*How to complete this task*. Transcribe every record exactly as it appears.

##### Records supplied #####

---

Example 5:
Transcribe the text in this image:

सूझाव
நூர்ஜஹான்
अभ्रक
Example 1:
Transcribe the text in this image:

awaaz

#####

*Answer section*.
---

Example 5:
Transcribe the text in this image:

सूझाव
நூர்ஜஹான்
अभ्रक
Example 1:
Transcribe the text in this image:

awaaz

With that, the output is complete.